# злой=плохой?



## rushalaim

Неужели действительно в русском языке слово "*злой*" НЕравнозначно слову "*плохой*"?

(Я всегда считал эти слова взаимозаменяемыми...)


----------



## Maroseika

Злая погода? Злое пищеварение? С ним шутки злы?
Осторожно, плохая собака? Я сегодня на тебя плох? Плохой чечен ползет на берег?
Разумеется, область значений этих слов пересекается. Но - только пересекается.
В общем, загляните в любой толковый словарь.


----------



## rushalaim

Maroseika said:


> Злая погода? Злое пищеварение? С ним шутки злы?
> Осторожно, плохая собака? Я сегодня на тебя плох? Плохой чечен ползет на берег?
> Разумеется, область значений этих слов пересекается. Но - только пересекается.
> В общем, загляните в любой толковый словарь.


"Злой мороз", "злой/плохой человек", собака плохая, потому что злая...


----------



## morzh

rushalaim said:


> Неужели действительно в русском языке слово "*злой*" НЕравнозначно слову "*плохой*"?
> 
> (Я всегда считал эти слова взаимозаменяемыми...)



Is it supposed to be?


----------



## Natalisha

Для меня эти прилагательные не являются синонимами. Какие-то значения, конечно, совпадают, но не более того.



rushalaim said:


> "Злой мороз", "злой/плохой человек", собака плохая, потому что злая...


То есть _злой мороз = плохой мороз_?

А что касается собаки, то она может быть плохой, но не обязательно злой при этом. 
Вот представьте, что Вам нужен хороший сторожевой пес, который, скорее всего, будет злой. А если он будет ласковым, тогда вы, наверное, скажете_ Это плохая _собака.


----------



## morzh

Типичное сочетание, где эти слова совпадают - "злой человек" - "плохой человек"; то же со "злые/плохие люди". 

"Злой мальчишка". И т.д.

В остальном, это совершенно не синонимы. 

Плохой - качество вообще. Всего чего угодно - вещей, людей, ситуации.
Злой - если в прямом смысле, то - черта характера. В переносном - неприятное явление, дополнительно усиленное: злой мороз, злой перец.


----------



## elemika

Maroseika said:


> В общем, загляните в любой толковый словарь.

Задание:
Продолжите приведенную выше ветку форума о различии слов «злой» и «плохой», начав сразу после ее последней строки.

Фрагмент данных:
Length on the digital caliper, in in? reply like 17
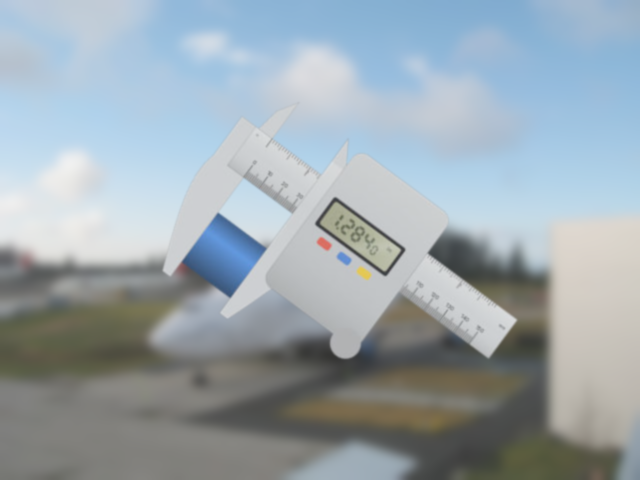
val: 1.2840
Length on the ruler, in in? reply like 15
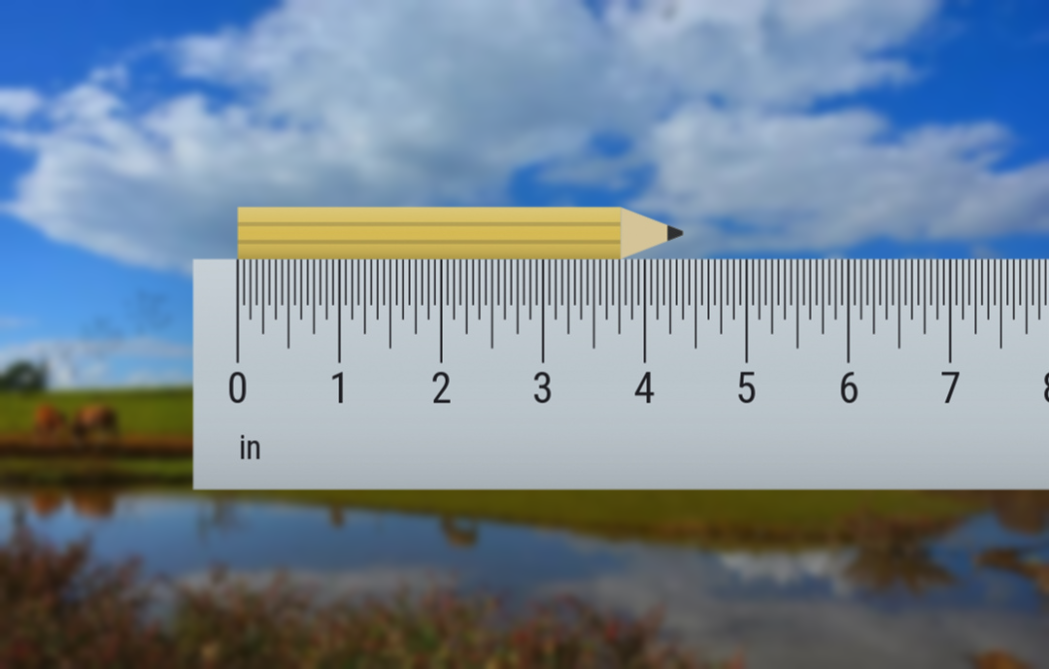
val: 4.375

Ответ:
..._Много их, сильных, злых и веселых,
Убивавших слонов и людей,
Умиравших от жажды в пустыне,
Замерзавших на кромке вечного льда,
Верных нашей планете,
Сильной, весёлой и злой,
Возят мои книги в седельной сумке,
Читают их в пальмовой роще,
Забывают на тонущем корабле._
....

 (Николай Гумилёв. Мои читатели)


----------



## rushalaim

natalisha said:


> Для меня эти прилагательные не являются синонимами. Какие-то значения, конечно, совпадают, но не более того.
> То есть _злой мороз = плохой мороз_?


Мороз - плохой, потому что сильный, а значит злой.


> А что касается собаки, то она может быть плохой, но не обязательно злой при этом.
> Вот представьте, что Вам нужен хороший сторожевой пес, который, скорее всего, будет злой. А если он будет ласковым, тогда вы, наверное, скажете_ Это плохая _собака.


Плохой/злой пёс - характеристика со стороны гостя, а не хозяина.


----------



## Ptak

Вся эта тема похожа на троллинг. Не может быть, чтобы носитель языка всерьез задавал такой вопрос.


----------



## morzh

ptak said:


> Вся эта тема похожа на троллинг. Не может быть, чтобы носитель языка всерьез задавал такой вопрос.



Это не троллинг. Это - стиль такой. Задать вопрос, дать на него же ответ, а потом спорить с теми, кто несогласен.
Причем стиль, к сожалению, повторяющийся довольно часто.


----------



## Natalisha

rushalaim said:


> Плохой/злой пёс - характеристика со стороны гостя, а не хозяина.


Все понятно. В следующий раз, задавая вопрос, определитесь по какую сторону забора вы находитесь.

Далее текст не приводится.